Court of First Instance 

The Dubai Court applied UAE law, ruled in favour of the Defendants and held that it was clear that the Defendants did not make a request to the Claimant to pay the full amount of the guarantees. The Court found that the terms of the guarantees were clear, as they complied with UAE law and were not contrary to UAE public order. The guarantees reflected the intentions of the parties and therefore there was no justification to invalidate the guarantees.

Furthermore, the Court applied Article 21(3) of the UAE Civil Procedure Law, which says that the courts shall have jurisdiction to consider the claim on the foreigner who has no home or residence in the state if the claim is related to an obligation made or executed in the state or by a contract that shall be registered therein or an incident occurred therein. Article 24 of the same law provides that any agreement in violation of the articles of this chapter shall be void.
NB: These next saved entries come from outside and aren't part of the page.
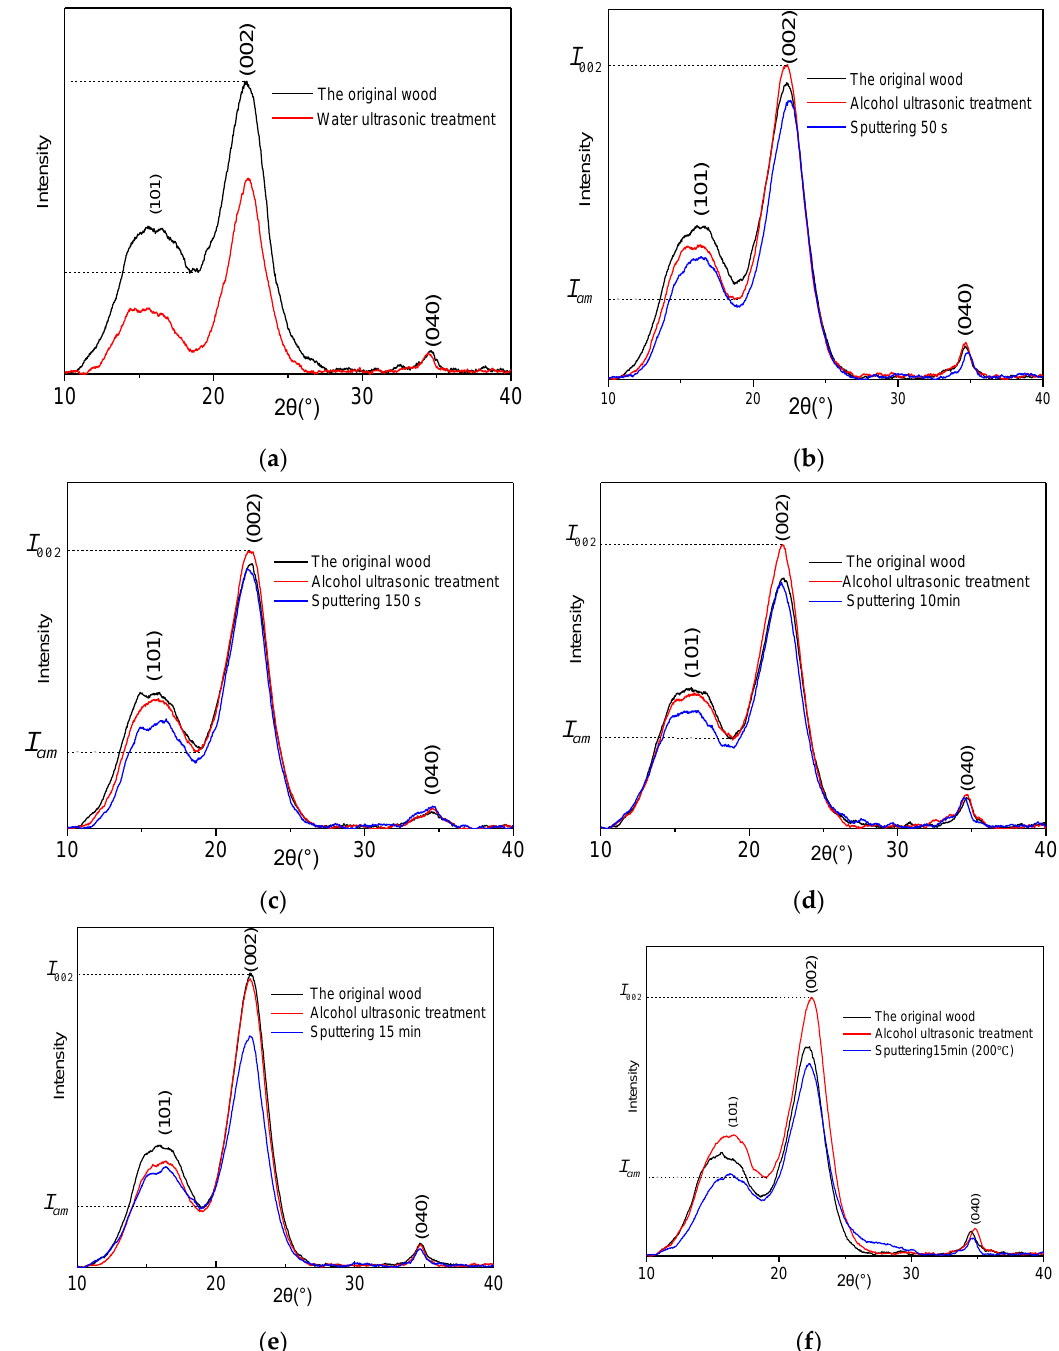
Figure 3. XRD map of wood veneer under different treatments in the range of 10° to 40°, (a) Ultrasonic treatment with water; (b) Magnetron sputtering for 50 s; (c) Magnetron sputtering for 150 treatment with water; ( b ) Magnetron sputtering for 50 s; ( c ) Magnetron sputtering for 150 s; s; (d) Magnetron sputtering for 10 min; (e) Magnetron sputtering for 15 min; (f) Magnetron ( d ) Magnetron sputtering for 10 min; ( e ) Magnetron sputtering for 15 min; ( f ) Magnetron sputtering for sputtering for 15 min (200 °C). 15 min (200 ◦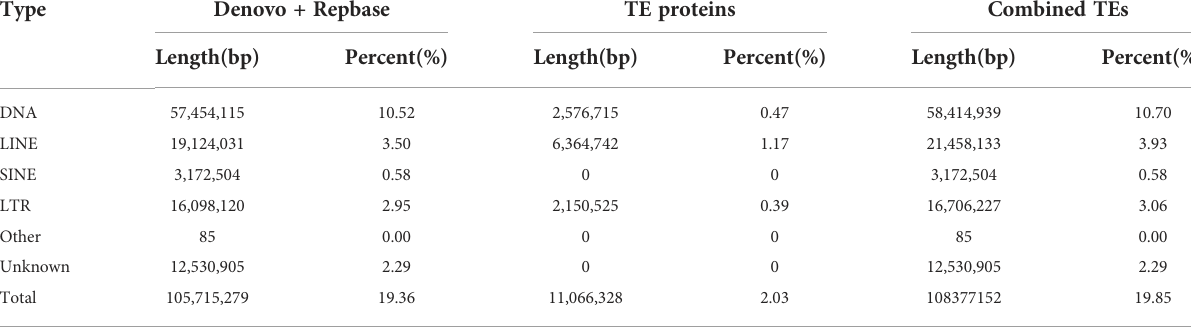
TABLE 3 Summary statistics of the identi fi ed repeat sequences.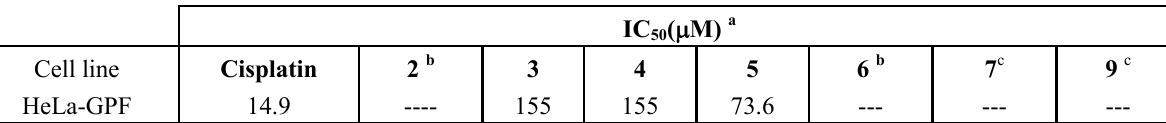
values for HeLa-GPF cells of compounds 3 - 7 and ligand 2 [10] and complex Table 4. IC 50 9 [10], compared to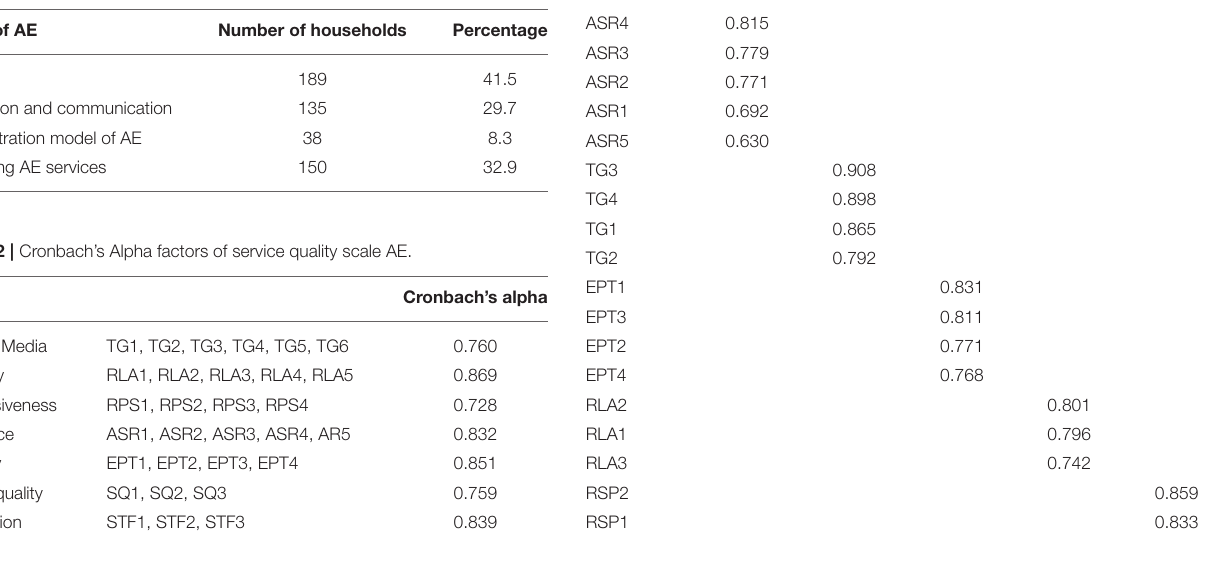
TABLE 1 | Local AE forms in Quang Binh.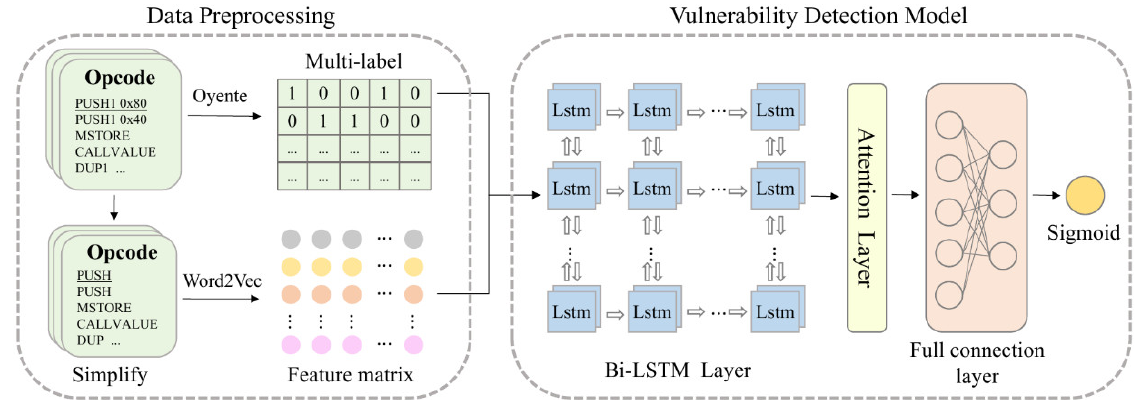
Figure 2. WBL-ATT multi-label vulnerability detection framework.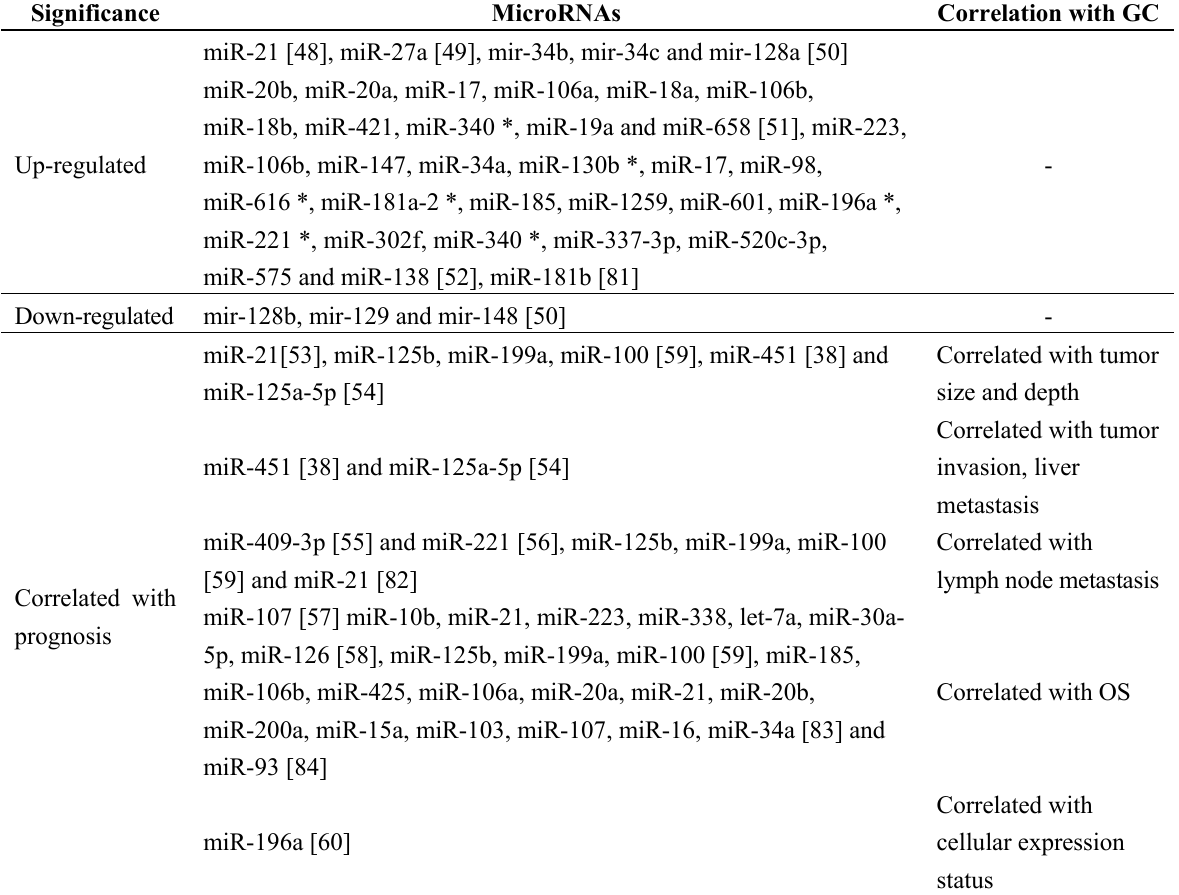
Table 1. miRNAs in the tissue as diagnostic markers for gastric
The Court determined that the agreement was entered into in the “State” and found in the Claimant’s favour on the question of jurisdiction, on the basis of the above provisions. This invalidated the agreement of the parties to choose a foreign court to determine the dispute.

The Defendant’s jurisdictional challenge, asserting that the Court of First Instance had no international jurisdiction and that jurisdiction belong to the courts of India, was dismissed on the grounds that the Claimant’s action was for the invalidation of guarantees signed by the Claimant in Dubai (the dispositive fact occurred in Dubai). This meant suing the Defendants before the Dubai Court was appropriate according to Articles 21 and 24 of the UAE Civil Procedure Law.

In addition, the court rejected the Claimant’s request to apply foreign law because the Claimant had failed to submit a complete and certified Arabic translation of the foreign law.

As to the substance of the case, the action against the Defendants was dismissed on the following grounds:

  • The Court held that the holding of security in respect of the main agreements was an obligation ancillary to the principal obligations and ran parallel to them. As such, the security imposed a personal obligation on the Claimant guarantor to the extent of the amount received by the principal and no more, even if otherwise provided for by the original contract, which stated the value of the bank facilities.
  • The principal debt limited the scope of the guarantor’s obligation, i.e. the scope of the guarantee that must be satisfied on demand.
  • This was also the limit of the creditor’s claim when the borrower defaulted on the payment of his debt to the creditor.
  • The Court found that the Defendants had not demanded payment of the full amounts under the guarantees, which were valid in terms of specifying the guarantee, the principal, the creditor, and defining the scope of the guaranteed liabilities. The guarantees were valid and contained nothing contrary to public policy. The guarantees therefore operated to bring about the legal effects intended by the parties. As such, there was no cause to invalidate the guarantees under UAE law.

Summary

It is rare for the UAE courts to apply foreign law to a dispute in which it can be argued that UAE law is applicable, particularly in commercial transactions.

This case provides a good example of the courts considering the application of foreign law if completed and certified Arabic translations of the foreign law are provided.

In addition, issues surrounding the applicability of the Vienna Convention in relation to jurisdiction could also have significant implications on how transactional documents are executed.

This Court of First Instance judgment is subject to appeal.